$f,g \in \mathbb Q[x]$ , $f(a)=g(b)=0$ ; $f$ is irreducible in $\mathbb Q(b)[x]$ iff $g$ is irreducible in $\mathbb Q(a)[x]$?

Question

Let $a,b$ be complex roots of irreducible polynomials $f(x),g(x) \in \mathbb Q[x]$ . Let $F:=\mathbb Q(a) , K:=\mathbb Q(b)$ ; then is it true that $f(x)$ is irreducible in $K[x]$ if and only if $g(x)$ is irreducible in $F[x]$ ?

Answer 1

Yes. Let $n$ and $m$ be the degrees of $f(x)$ and $g(x)$, respectively. Since $f(x)$ and $g(x)$ irreducible, they are the minimal polynomials of $a$ and $b$, respectively, over $\mathbb{Q}$. Therefore $[\mathbb{Q}(a) : \mathbb{Q}] = n$ and $[\mathbb{Q}(b) : \mathbb{Q}] = m$.
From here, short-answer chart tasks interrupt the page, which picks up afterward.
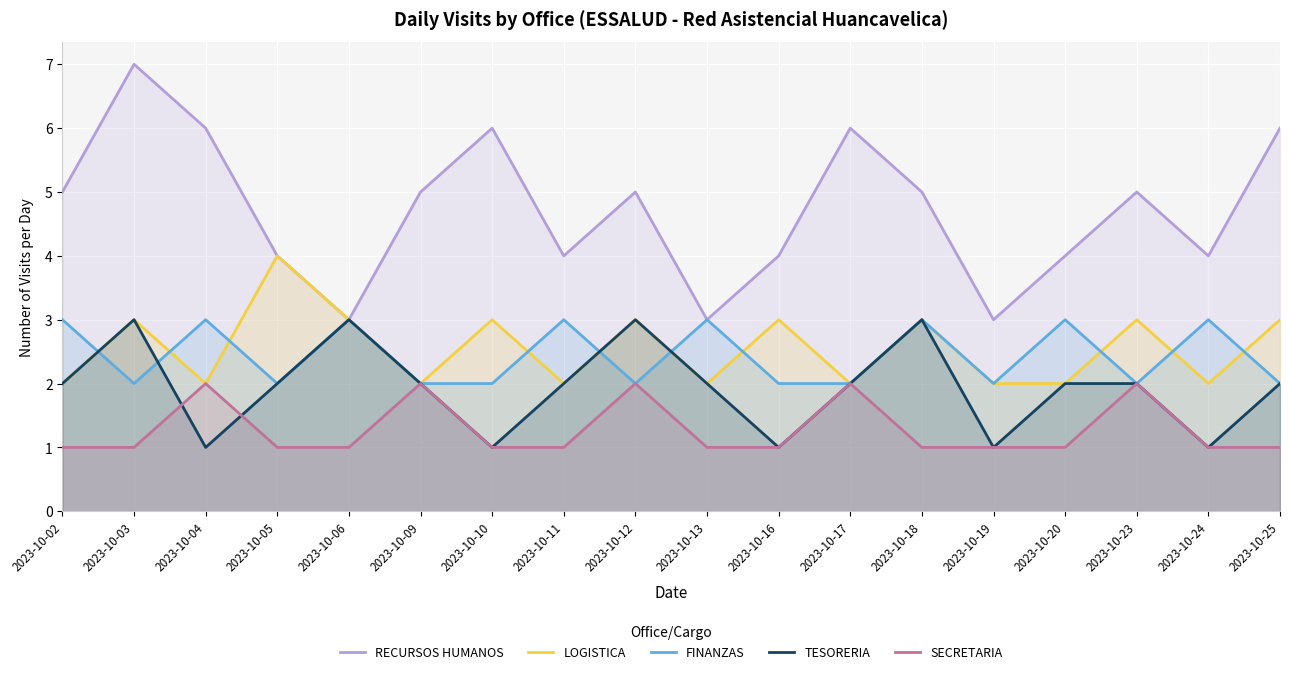

How many times do TESORERIA and SECRETARIA cross each other?

2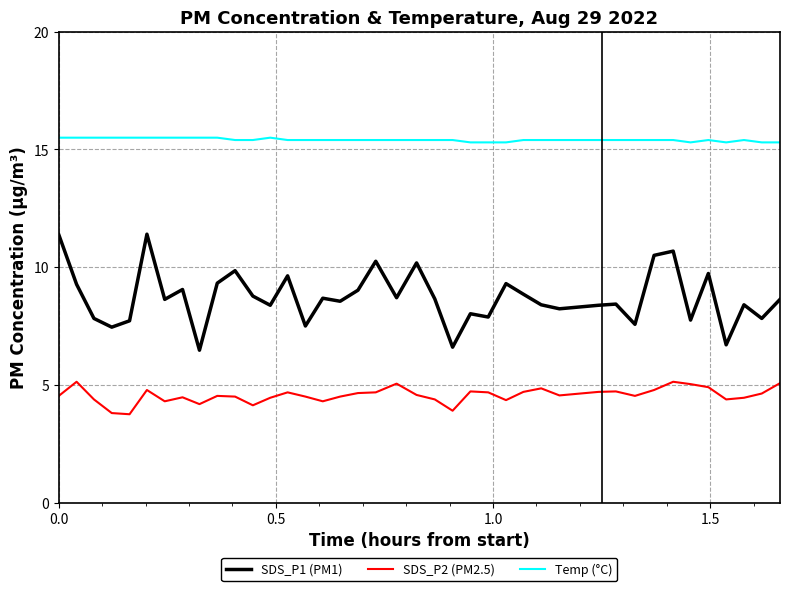

True or false: SDS_P1 (PM1) and SDS_P2 (PM2.5) intersect in this chart.

False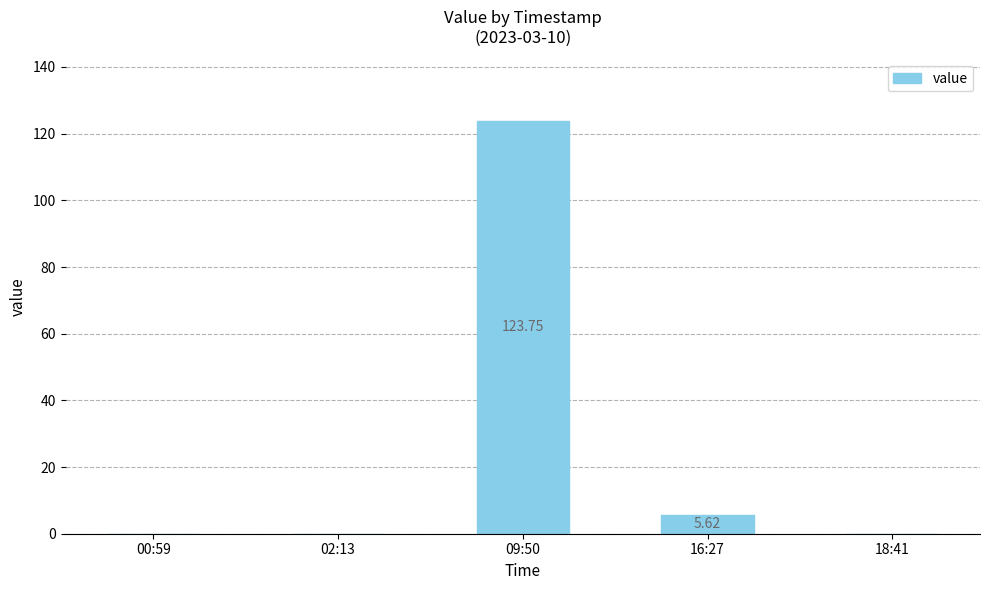

Is it true that the value at 16:27 is 5.6?

True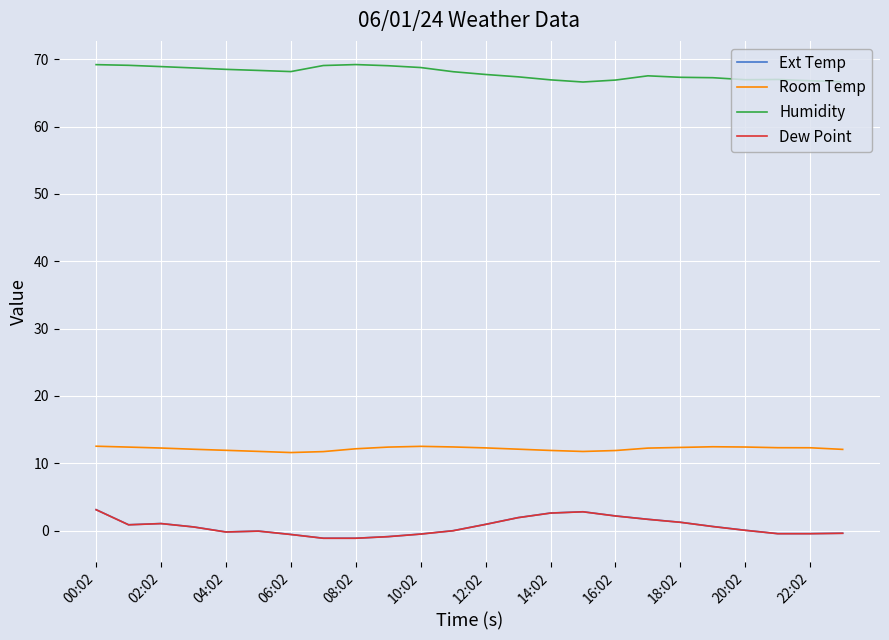

Count the number of data series in this chart.

4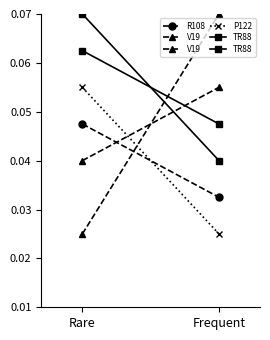

Where is R108 nearest to the value 0?

Frequent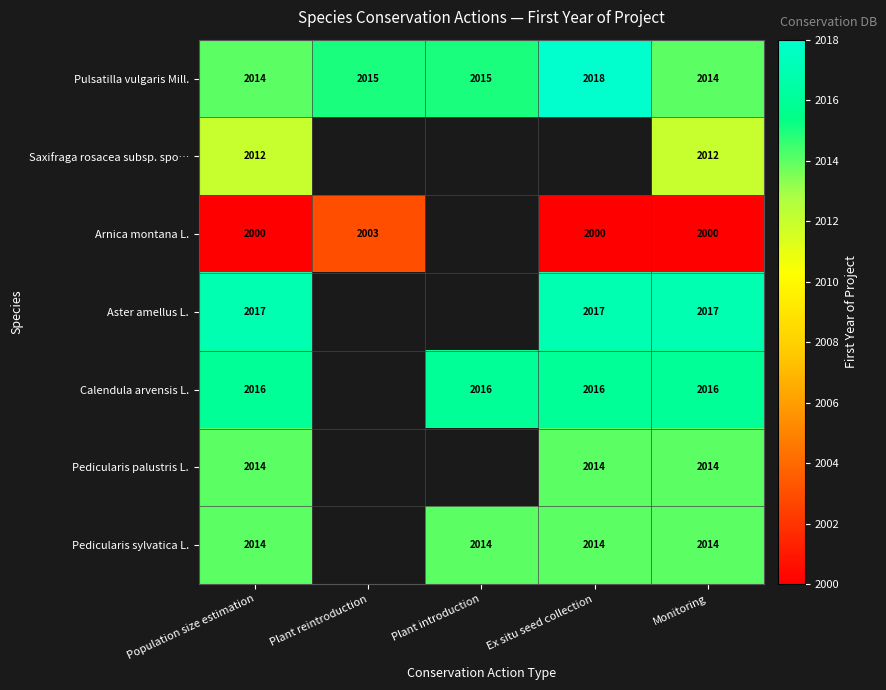

Is the value of Pedicularis palustris L. at Population size estimation greater than the value of Calendula arvensis L. at Population size estimation?

No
Suppose $f(x)$ is irreducible over $\mathbb{Q}(b)[x]$. Then $f(x)$ is the minimal polynomial of $a$ over $\mathbb{Q}(b)$, and so $[\mathbb{Q}(a,b) : \mathbb{Q}(b)] = n$, and so $[\mathbb{Q}(a,b) : \mathbb{Q}] = mn$ by the tower law. We have $$[\mathbb{Q}(a,b) : \mathbb{Q}(a)] = [\mathbb{Q}(a,b) : \mathbb{Q}]/[\mathbb{Q}(a) : \mathbb{Q}] = mn/n = m.$$ It follows that the minimal polynomial of $b$ over $\mathbb{Q}(a)$ has degree $m$. Since $g(b) = 0$ and $g(x)$ has degree $m$, $g(x)$ is the minimal polynomial of $b$ over $\mathbb{Q}(a)$, and is thus irreducible over $\mathbb{Q}(a)[x]$.